Hi @wenzel.jakob, nice to see you!
These are good questions. It depends a bit on what you need, but I’ll try to clarify several scenarios.
For multiple samples, do you want/need each sample’s result to end up in a separate pixel? Or can you average the result of multiple samples in a single thread at the end of raygen before writing the result?
Your question suggests you may want the former. Our SDK sample optixPathTracer does the latter. If you can avoid writing individual samples, and instead perform the reduction in a single thread then we would generally expect this to be faster than storing the results for each sample separately, regardless of the thread-pixel mapping. It’s perhaps assumed that each pixel in this case takes the same number of samples, to minimize thread divergence.
We tile the 2d launch into warp-sized tiles in OptiX because there is usually some performance benefit from doing so for primary rays, and it almost never hurts. And yes, the benefit comes from ray coherence: usually memory loads and cache hit rates for BVH, geometry, shaders, and textures are all higher for rays that are very similar compared to rays that go different directions, just because the rays tend to traverse similar spaces and hit similar locations in the scene. For multi-bounce path tracing, especially for diffuse materials, this tiling scheme doesn’t provide much benefit, and I don’t have any clever tricks or good advice to offer in that case- the speedup is mostly determined by the camera rays, and the amount of speedup you get may be limited by your average path depth.
With a 1d launch, we don’t do any tiling, but you can do this tiling yourself, and verify whether you see some benefit. If you need to store each sample separately, then whatever your mapping is, try to arrange it so that consecutive thread ids correspond to very similar rays. This would mean putting (for example) jittered primary ray samples consecutively.
With an OptiX 2d launch, if you use
width*height*numSamples number of threads, then you would probably want to arrange your samples into blocks or tiles so all samples for a pixel are in a tile, which would happens automatically if you render a large image. For example, if you render a 1080p image with 16 samples per pixel, you could use a 2d launch of
(4*1920, 4*1080) ==
(7680, 4320). This way you can get the tiling benefit without any change to your indexing at all. The only thing you’d need to do is run a separate reduction kernel on the 4x4 image tiles.

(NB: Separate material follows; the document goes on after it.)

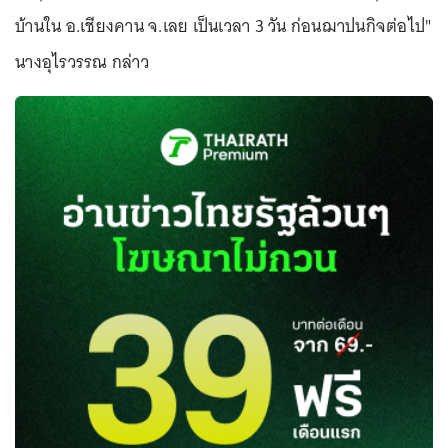
บ้านใน อ.เชียงคาน จ.เลย เป็นเวลา 3 วัน ก่อนฌาปนกิจต่อไป"
นางอุไรวรรณ กล่าว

We don’t tile the 3d launch. With a 3d launch, given a launch size specified by (width, height, depth), by default the launch is depth-major, followed by row-major, so the X (or width) coordinate is the inner-most index. This means you’d want to map your multiple camera ray samples to the X / width parameter in order to have coherent rays grouped into warps.
So, advice is to not map samples to individual threads, if you can (understanding that this might not be possible in your case if your postprocessing reduction is more sophisticated than a simple averaging and/or if pixels need data from neighboring pixels). Not mapping samples to threads would mean use width*height number of threads for your launch, and for samples use a loop in raygen. The next easiest fallback is to render a larger image with a 2d launch that you can downsample/reduce with a post-kernel, but comes with the downside of needing a constant, rectangular number of sub-samples. Third would be a 1d or 3d launch where you pay attention to the indexing and put neighboring samples into neighboring threads.
Does that help? Let me know if any of it is unclear or reveals more questions.